Posted: Mon Apr 23, 2007 9:35 am
by CoderGoblin
OK I'm going to rewrite using a different method for the form.. Can you see if this works. (SQL user/password need to be changed from XXXX)

Code: Select all

<html>
<head>
</head>
<form method="post" action="formular.php">
<?php
error_reporting(E_ALL);

mysql_connect("localhost","xxxx","xxxx") or die ("Keine Verbindung moeglich");
mysql_select_db("homepage") or die ("Die Datenbank existiert nicht");

$x = mysql_real_escape_string($_POST["kurs"]);
$abfrage = "SELECT $x FROM lehrende";
$ergebnis = mysql_query($abfrage) or die("MySQL-Fehler: " . mysql_error());

if (mysql_num_rows($ergebnis)) {
  while($row = mysql_fetch_array($ergebnis))
  {            
     $rname = $row[0];
     echo "$rname
  <table>
   <tr><td>Frage</td>
   <td><input type=\"radio\" name=\"Frage[{$rname}]\" value=\"1\"></td>
   <td><input type=\"radio\" name=\"Frage[{$rname}]\" value=\"2\"></td>
   <td><input type=\"radio\" name=\"Frage[{$rname}]\" value=\"3\"></td>
   <td><input type=\"radio\" name=\"Frage[{$rname}]\" value=\"4\"></td>
   <td><input type=\"radio\" name=\"Frage[{$rname}]\" value=\"5\"></td>
   <td><input type=\"radio\" name=\"Frage[{$rname}]\" value=\"6\"></td>
   </tr></table>";
     
  }
} else {
  echo "No result for {$_POST['kurs']}<br />";
}
?>

Code: Select all

<?php
echo '<pre>';
var_dump($_POST);
echo '</pre>';
if (!empty($_POST['Frage'])) {
  if ((is_array($_POST['Frage'])) && (count($_POST['Frage']))) {
    foreach ($_POST['Frage'] as $name=>$value) {
      echo "Name: {$name} <br />";
      echo "Wert: ".$value;
    }
  } else {
    echo "Passed value not valid";
  }
} else {
  echo "No responses";
}
?>

Posted: Mon Apr 23, 2007 9:41 am
by knallbernd
Ich glaub's nicht! IT WORKS!

Vielen vielen Dank!

Posted: Mon Apr 23, 2007 9:48 am
by CoderGoblin
You are welcome... Hopefully you understand what I changed...

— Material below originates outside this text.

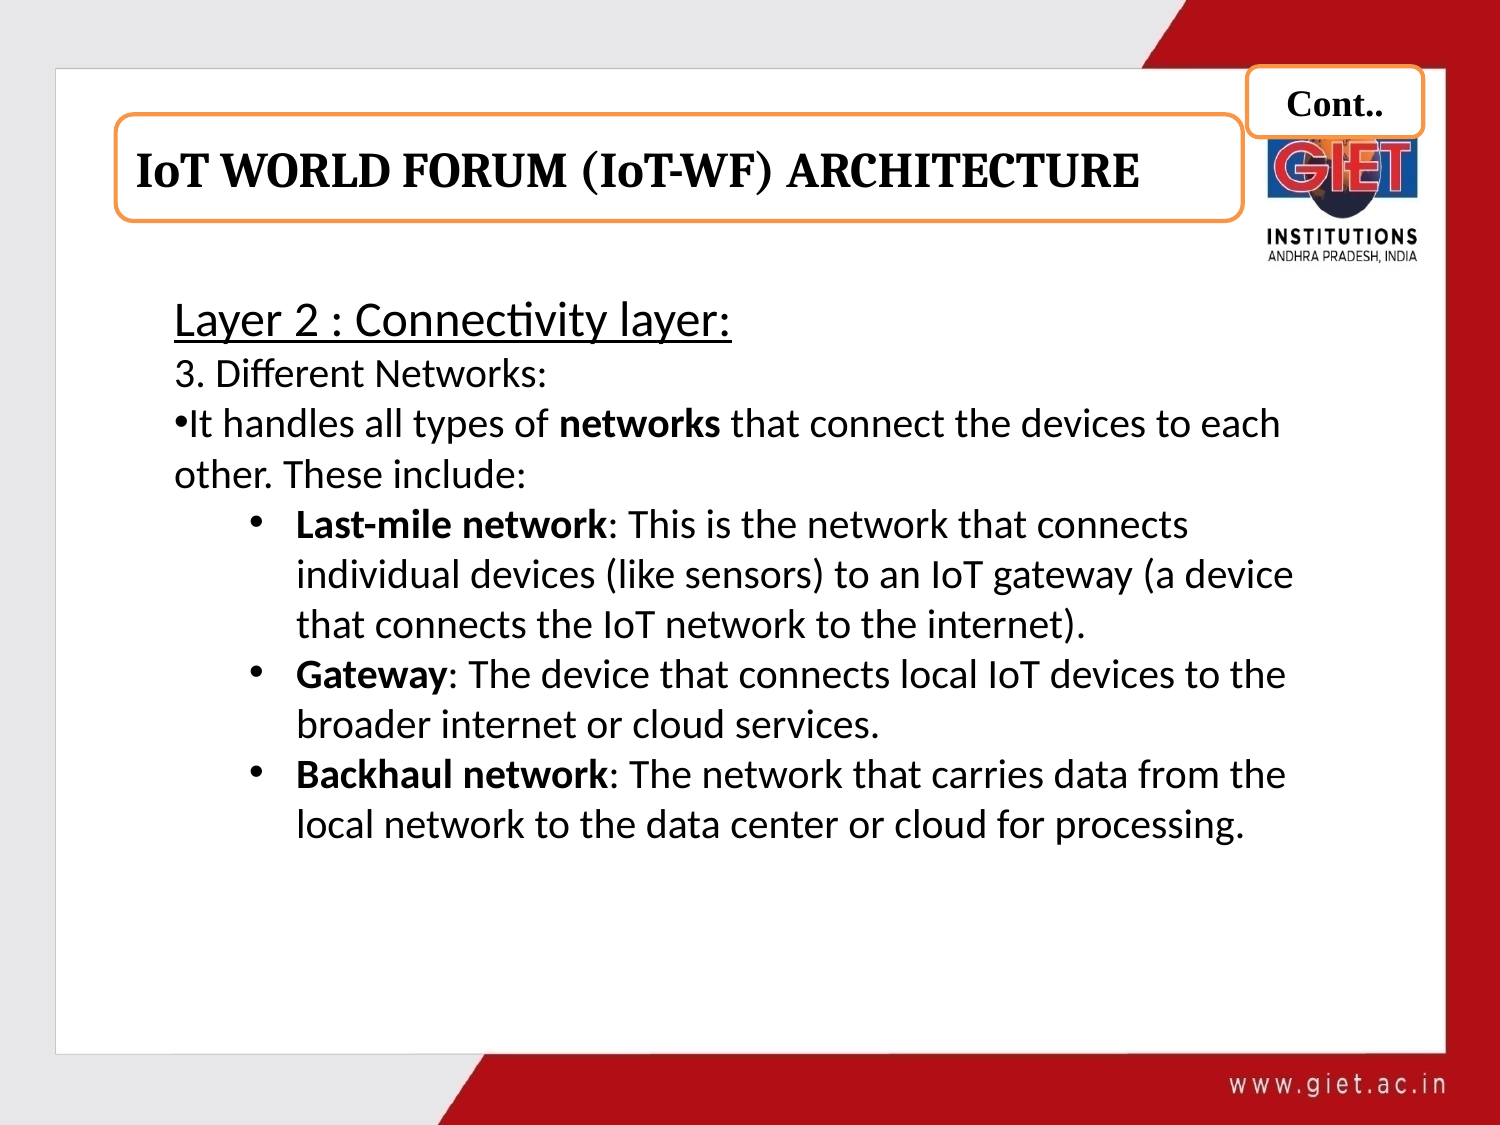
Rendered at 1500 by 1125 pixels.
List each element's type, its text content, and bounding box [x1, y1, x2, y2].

It's always easier handling a single array rather than an array with another variable containing indexes etc.

You should also note the addition of some additional checking which you need to change to german and decide how you want to handle the cases. Bear in mind that you should NEVER TRUST USER INPUT. Even the formular.php could be passed strange values by someone hacking hence the check to see if 'Frage' is an array.